Given data below:

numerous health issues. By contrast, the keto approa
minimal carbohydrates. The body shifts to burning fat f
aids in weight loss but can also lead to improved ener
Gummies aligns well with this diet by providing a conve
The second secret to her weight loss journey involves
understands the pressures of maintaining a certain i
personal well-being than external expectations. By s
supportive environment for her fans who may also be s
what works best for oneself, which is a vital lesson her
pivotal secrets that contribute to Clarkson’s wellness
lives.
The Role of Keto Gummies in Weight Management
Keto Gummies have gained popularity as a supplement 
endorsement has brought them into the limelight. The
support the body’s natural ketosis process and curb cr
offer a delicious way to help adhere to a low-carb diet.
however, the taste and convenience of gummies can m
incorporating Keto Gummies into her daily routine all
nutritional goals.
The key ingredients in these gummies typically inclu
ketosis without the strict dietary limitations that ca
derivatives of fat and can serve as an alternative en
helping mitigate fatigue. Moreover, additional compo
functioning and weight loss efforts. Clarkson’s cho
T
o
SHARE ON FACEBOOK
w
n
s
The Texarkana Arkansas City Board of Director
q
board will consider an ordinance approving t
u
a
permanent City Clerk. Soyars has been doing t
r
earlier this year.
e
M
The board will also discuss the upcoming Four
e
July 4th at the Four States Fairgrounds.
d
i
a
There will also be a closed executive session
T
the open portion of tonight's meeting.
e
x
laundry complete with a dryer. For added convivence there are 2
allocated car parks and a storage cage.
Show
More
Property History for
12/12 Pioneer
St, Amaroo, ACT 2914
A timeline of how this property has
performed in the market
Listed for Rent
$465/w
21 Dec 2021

End of Given data.
Given data below:

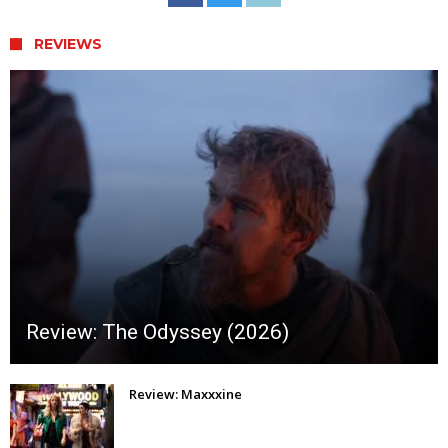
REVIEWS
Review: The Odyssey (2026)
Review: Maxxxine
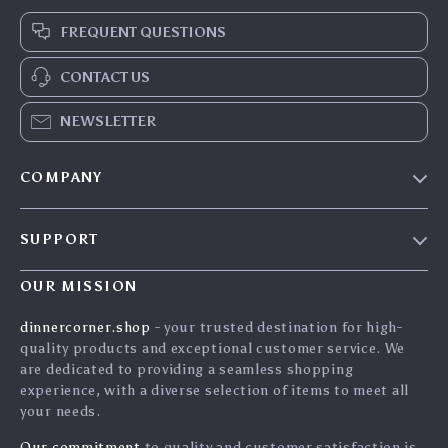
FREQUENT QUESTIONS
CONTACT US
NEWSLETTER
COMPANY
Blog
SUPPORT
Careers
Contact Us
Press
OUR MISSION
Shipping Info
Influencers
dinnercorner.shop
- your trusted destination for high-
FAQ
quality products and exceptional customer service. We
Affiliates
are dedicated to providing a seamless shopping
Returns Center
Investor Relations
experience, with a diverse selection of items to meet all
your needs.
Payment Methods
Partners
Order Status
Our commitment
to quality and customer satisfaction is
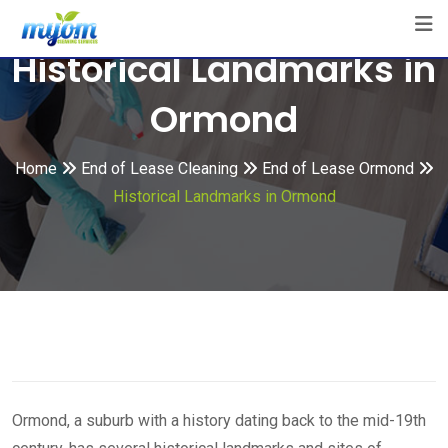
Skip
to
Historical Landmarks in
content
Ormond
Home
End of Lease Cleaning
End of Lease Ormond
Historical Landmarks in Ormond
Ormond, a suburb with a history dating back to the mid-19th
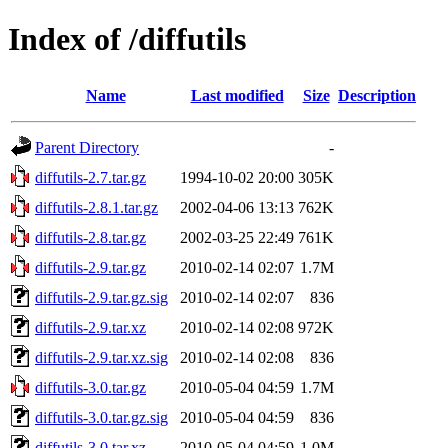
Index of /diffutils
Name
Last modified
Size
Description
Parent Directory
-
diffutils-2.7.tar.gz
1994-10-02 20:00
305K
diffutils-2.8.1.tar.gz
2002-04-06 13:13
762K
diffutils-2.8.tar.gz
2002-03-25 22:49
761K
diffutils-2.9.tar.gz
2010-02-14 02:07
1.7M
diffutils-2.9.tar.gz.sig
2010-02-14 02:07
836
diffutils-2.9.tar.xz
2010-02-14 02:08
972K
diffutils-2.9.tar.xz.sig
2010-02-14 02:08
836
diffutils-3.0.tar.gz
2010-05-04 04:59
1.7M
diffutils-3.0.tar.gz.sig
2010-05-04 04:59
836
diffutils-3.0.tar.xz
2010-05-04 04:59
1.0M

End of Given data.
Given data below:

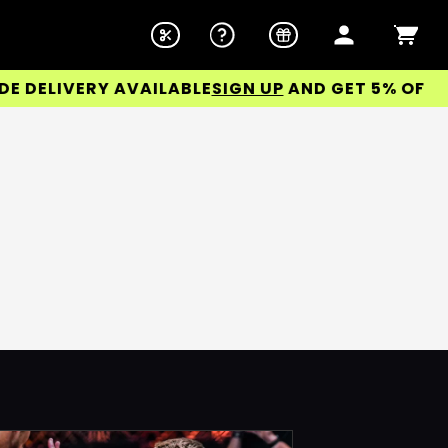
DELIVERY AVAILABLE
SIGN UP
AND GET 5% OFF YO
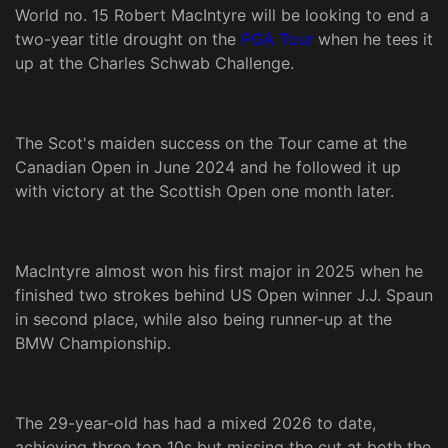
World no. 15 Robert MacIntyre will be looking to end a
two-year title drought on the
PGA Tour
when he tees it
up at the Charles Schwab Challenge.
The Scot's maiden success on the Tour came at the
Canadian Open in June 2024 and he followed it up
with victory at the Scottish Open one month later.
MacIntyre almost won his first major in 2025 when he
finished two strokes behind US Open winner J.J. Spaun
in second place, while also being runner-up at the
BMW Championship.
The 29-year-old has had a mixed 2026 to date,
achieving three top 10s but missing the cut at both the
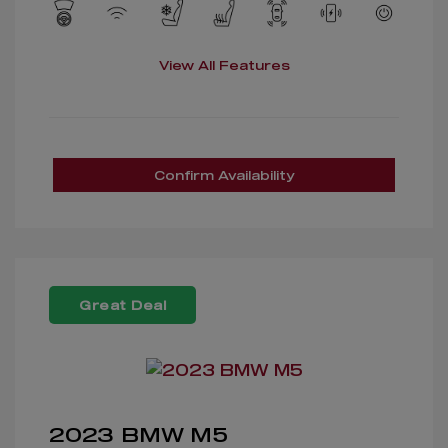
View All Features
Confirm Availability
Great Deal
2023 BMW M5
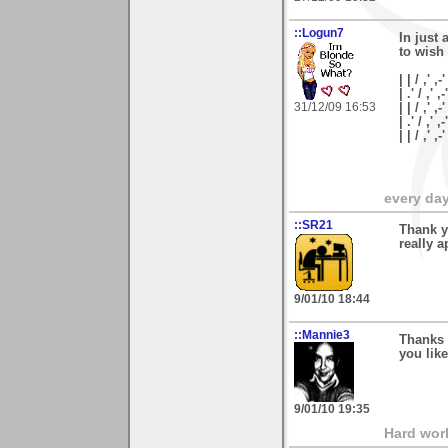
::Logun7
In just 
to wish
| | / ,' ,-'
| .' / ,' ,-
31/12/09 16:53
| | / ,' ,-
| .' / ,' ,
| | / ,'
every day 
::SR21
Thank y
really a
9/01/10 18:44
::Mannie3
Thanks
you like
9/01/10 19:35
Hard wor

End of Given data.

Task -
Output the lines of the records above exactly as they appear, from the line containing "numerous health issues." through the line containing "Gummies aligns well".

Output for this task -
numerous health issues. By contrast, the keto approa
minimal carbohydrates. The body shifts to burning fat f
aids in weight loss but can also lead to improved ener
Gummies aligns well with this diet by providing a conve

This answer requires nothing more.